Results: No significant trends were observed between vitamin D intake and colorectal cancer risk. After adjustment for multiple comparisons, none of the SNPs or haplotypes within the VDR gene were associated with colorectal cancer. There were also no interactions between dietary factors and variants in the entire VDR gene.
Conclusions: Overall, results from this study suggest that vitamin D intake and variants in the VDR gene have little effect on risk for colorectal cancer.
Impact: Increasing vitamin D intake from the diet may not result in decreasing the incidence of colorectal cancer. Cancer Epidemiol Biomarkers Prev; 24(10); 1635–7. ©2015 AACR.
Introduction
Cancers of the colon and rectum (colorectal cancer) are currently ranked third for both cancer incidence and mortality in the United States. Previous epidemiologic studies have suggested that greater vitamin D intake is associated with reduced colorectal cancer risk, but these results are inconclusive. One possible explanation for the observed inconsistencies between studies is genetic variation within the vitamin D receptor gene (VDR). Individuals with decreased VDR activity could potentially have an increased risk for colorectal cancer compared with those with normal VDR activity, particularly at low vitamin D intakes.
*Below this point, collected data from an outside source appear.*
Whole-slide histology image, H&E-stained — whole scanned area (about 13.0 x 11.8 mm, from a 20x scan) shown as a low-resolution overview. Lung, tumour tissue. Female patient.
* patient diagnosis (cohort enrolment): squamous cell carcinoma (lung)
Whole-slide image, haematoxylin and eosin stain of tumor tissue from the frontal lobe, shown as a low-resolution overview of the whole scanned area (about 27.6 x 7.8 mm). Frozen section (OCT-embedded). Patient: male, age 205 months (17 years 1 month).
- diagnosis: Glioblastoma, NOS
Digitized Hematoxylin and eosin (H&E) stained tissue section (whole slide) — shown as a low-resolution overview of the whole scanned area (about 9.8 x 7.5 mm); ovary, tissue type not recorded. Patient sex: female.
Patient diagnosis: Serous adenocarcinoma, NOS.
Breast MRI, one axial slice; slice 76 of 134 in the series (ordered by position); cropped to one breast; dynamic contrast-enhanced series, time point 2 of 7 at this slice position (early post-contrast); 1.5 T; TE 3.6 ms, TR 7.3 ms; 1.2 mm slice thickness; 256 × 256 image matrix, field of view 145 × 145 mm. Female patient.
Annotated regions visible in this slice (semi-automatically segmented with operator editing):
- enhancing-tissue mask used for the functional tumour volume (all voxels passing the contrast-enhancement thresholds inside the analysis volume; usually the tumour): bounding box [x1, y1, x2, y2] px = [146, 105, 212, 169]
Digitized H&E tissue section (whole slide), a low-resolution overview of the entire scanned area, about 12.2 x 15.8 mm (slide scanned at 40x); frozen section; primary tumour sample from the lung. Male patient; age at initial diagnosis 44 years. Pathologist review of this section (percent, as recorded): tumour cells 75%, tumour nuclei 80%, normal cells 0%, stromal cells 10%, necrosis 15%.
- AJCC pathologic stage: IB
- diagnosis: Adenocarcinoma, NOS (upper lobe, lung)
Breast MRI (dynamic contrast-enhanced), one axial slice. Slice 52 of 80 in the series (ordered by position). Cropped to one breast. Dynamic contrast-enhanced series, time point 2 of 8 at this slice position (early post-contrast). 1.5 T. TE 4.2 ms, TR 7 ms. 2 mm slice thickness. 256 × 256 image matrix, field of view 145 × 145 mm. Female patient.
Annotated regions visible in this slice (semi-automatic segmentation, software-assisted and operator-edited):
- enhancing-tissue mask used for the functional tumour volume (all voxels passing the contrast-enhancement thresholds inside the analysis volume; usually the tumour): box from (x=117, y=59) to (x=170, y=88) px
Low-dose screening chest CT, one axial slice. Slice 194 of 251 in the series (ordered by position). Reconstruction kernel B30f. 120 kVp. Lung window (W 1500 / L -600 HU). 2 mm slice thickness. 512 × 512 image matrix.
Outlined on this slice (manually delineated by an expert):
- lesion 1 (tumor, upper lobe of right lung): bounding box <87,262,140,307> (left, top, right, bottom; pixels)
The objectives of the present study were to comprehensively examine associations between colorectal cancer incidence and (1), consumption of supplemental, dietary, and total vitamin D (2), SNPs that tag the common variation in the gene (tagSNPs) in the VDR gene, and (3) the potential interactions between vitamin D intake and variants in the VDR gene, in a population-based case–control study in a high-risk region of central and northeastern Pennsylvania.
Materials and Methods
Detailed descriptions of this study have been previously described (1–3). Briefly, cases were identified from the Pennsylvania State Cancer Registry within 15 months of diagnosis. To be eligible, case participants had to have a first time, histologically confirmed diagnosis of colon, rectal, or colorectal cancer and be English-speaking. Controls were residents of the same region with no history of colorectal cancer and were identified by random digit dialing.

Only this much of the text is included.